Human eyesight

The human eye, also named eyeball, is the organ of vision, which allows us to see the real world around us in its different forms and colours. Consists of a set of parts and specialized cells sensitive to changes in light and are able to transform light images into electrical impulses which are sent to the brain for interpretation on the optic nerve Primates have the two eyeballs each other, allowing them to see a three-dimensional world. This is called stereoscopic vision. It is so that we can see the height, width, and depth of things, posibilitandonos calculate the distance of objects and be aware of our location in the space that surrounds us.

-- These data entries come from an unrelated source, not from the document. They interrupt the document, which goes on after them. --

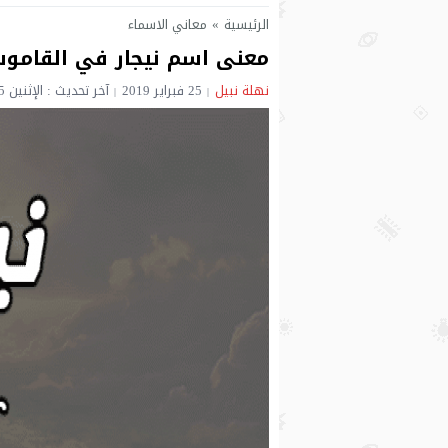
الرئيسية
»
معاني الاسماء
معنى اسم نيجار في القامو
نهلة نبيل
25 فبراير 2019
آخر تحديث : الإثنين 25 فبراير 2019 - 9:44 مساءً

The human eye, or eyeball, has a roughly spherical shape, 25 mm in diameter and is filled with a transparent gel called vitreous humor which fills the space between the lens and the retina. It is composed basically by three layers of tissues that perform different functions: escelerotica, which is the outermost layer and is composed of fibrous connective tissue, which is the protecting and shaping of the eyeball; chlorid, the middle layer vascularizada, being its function nourish and oxygenate the retina; retina, layer sensitive internal light, being a kind of covered where the images are recorded.The choroid, next to the iris and ciliary body shape which is known as uveal tract, or uvea.

The eye has two solid transparent bodies that projects images on the retina: the cornea and the lens.The anterior eye are two small spaces, anterior chamber which is located between the cornea and the lens and the camera later, much smaller, which is located between the lens and iris. These cameras are filled with a liquid called aqueous humor, whose pressure level called intraocular pressure is very important for the proper functioning of the eye.

Thanks to the ciliary muscles and suspendory ligament, the lens is adjustable depending on the distance, a diaphragm called pupil diameter is regulated by the iris and a sensitive light which is retinal tissue.Light penetrates the cornea and pupil, passes through the lens, and is projected onto the retina, where is transformed thanks to a few cells called (rods and cones) photoreceptor in nerve impulses that are transferred from the optic nerve to the brain.